Cleopatra had not planned to leave her post at the Higher Institute of Sciences and Technology of Mozambique. But, then, neither had she planned on Mozambique President Samora Moisés Machel’s plane crashing in the Lebombo Mountains. Nor could she ever have imagined that Machel would not number among the ten survivors. Certainly, she reasoned, no one among the survivors would have believed, that exactly eight weeks shy of the 20th anniversary of Machel’s death, the very solar system would be reduced to eight planets.

Already the framework was coming apart.

“The rich man’s dog,” Machel had told the world, “gets more in the way of vaccination, medicine, and medical care than do the workers upon whom the rich man’s wealth is built.” In response, enraged Portuguese rulers—with the assistance of leaders from dozens of Western nations, as well as a private team of linguists—conspired to drain Machel’s words of both their poetry and their sense. The Colonizers’ official public response was but a single sentence, at once tepid and unabashedly offensive: “Many emotional cries are conditioned by recognition of a previously experienced situation; thus we may say, in a sense, even the cries of animals express recognition.” The Portuguese Ministry of Health, however, bowing later to human rights activists and a sudden influx of Canadian folk singers drawn to Machel’s words, consented to “revisit” their policy of encouraging East Africans to treat a range of illnesses at home, using only ground nutmeg, morning glory seeds, and a few household cleaning products.
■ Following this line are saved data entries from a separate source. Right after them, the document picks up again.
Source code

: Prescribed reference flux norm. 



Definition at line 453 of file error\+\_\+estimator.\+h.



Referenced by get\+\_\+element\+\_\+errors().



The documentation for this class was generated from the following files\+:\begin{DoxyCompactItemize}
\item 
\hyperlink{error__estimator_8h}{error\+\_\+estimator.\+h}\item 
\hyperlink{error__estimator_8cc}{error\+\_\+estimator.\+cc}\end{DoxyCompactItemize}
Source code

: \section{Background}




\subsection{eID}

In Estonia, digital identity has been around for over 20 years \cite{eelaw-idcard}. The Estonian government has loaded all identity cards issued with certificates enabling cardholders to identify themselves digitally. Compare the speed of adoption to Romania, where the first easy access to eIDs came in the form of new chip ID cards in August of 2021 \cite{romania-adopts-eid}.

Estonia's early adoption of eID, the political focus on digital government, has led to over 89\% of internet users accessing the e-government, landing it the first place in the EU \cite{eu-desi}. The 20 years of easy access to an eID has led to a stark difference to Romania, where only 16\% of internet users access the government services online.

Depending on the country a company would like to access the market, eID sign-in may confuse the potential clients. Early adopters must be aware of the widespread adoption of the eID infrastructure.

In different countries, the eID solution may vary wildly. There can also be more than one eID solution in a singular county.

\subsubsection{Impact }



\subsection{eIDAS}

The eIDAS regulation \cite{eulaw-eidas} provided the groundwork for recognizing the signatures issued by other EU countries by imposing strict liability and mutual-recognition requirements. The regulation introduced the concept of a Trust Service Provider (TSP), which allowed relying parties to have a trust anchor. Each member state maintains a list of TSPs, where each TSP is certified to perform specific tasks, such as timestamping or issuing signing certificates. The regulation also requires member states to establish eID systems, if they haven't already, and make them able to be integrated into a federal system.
“Are we, like Machel’s followers and family, supposed to take consolation in the ‘fact’ that Neptune remains?” asked Cleo, addressing the members of the Townshend, Vermont chapter of Virtuous Pagans, cloaked in dye-free hemp, assembled in the woods behind Leland & Gray High School. “Already Neptune has its detractors—purists, who claim that the eighth planet possesses ‘none of that unity of atmosphere, that envelope of light, which so distinguishes the other seven.’ My friends, we must not forget that there are certain powerful people who depend on our believing that all is chaos and that chaos is to be feared. Even Stephen Hawking—who once wrote that the human race ‘has established a small corner of order in an increasingly disordered universe’—today floats, quite literally, ever closer to its edges.”

“The freak tells us we need to colonize the moon rather than fix our own planet,” interjected another coven member. “Big load of help he is.”

“I’m afraid that Hawking may be right,” said another. “I think we need to get our hands on a map of the moon, my friends. A topographic map, specifically, on a scale of two inches to the mile, with twenty-foot contour intervals. I Googled some images, yesterday—anonymously, of course, plugged into the local library’s ISP—but I couldn’t get access to the good stuff. ”

“Yeah, well, you two send us a postcard,” scoffed an Adjunct Priest near the edge of the woods. “And some pictures of y’all in your moon boots.”

Laughter and hooting erupted from the crowd. Cleo stamped her hickory staff, three times, and called the meeting to order. “I move to table the discussion until next week. There appears no imminent threat.”

“I second the movement,” sighed Cleo’s mother, not looking up but continuing to knit a rainbow shawl.
“Final item on the agenda,” said Cleo, “the so-called Norm-Referenced Experiment being conducted at the local hospital. It seems that some of us are participating in the experiment, and others among us have expressed concern.”

One Sister moved to the center of the circle. “Apparently, anyone willing to devote half an hour, Monday nights, to a little chat and a check-up, can leave with a week’s supply of pharmaceuticals. All courtesy of Pfizer. Any Virtuous Pagan worth her robe knows to boycott big businesses—are we now making exceptions for free drugs?”

Cleo was beginning to tune out. Like a distant bird song in the early dawn, memories of Mozambique’s summer shores called to her from somewhere behind the maples dripping with cold dew. “Dearest Sister,” she replied, her voice the very sound of tolerance, “The answer is simple and beyond debate. Let us all turn to Liber XVII, page 436, in the Book of Intuition, wherein we find these words by our founders: ‘While the union of occultism and pharmacology neither fully embodies nor fully explains our essence, Intuitionists are in every sense free—yea, even encouraged—to experiment.’ Meeting adjourned.”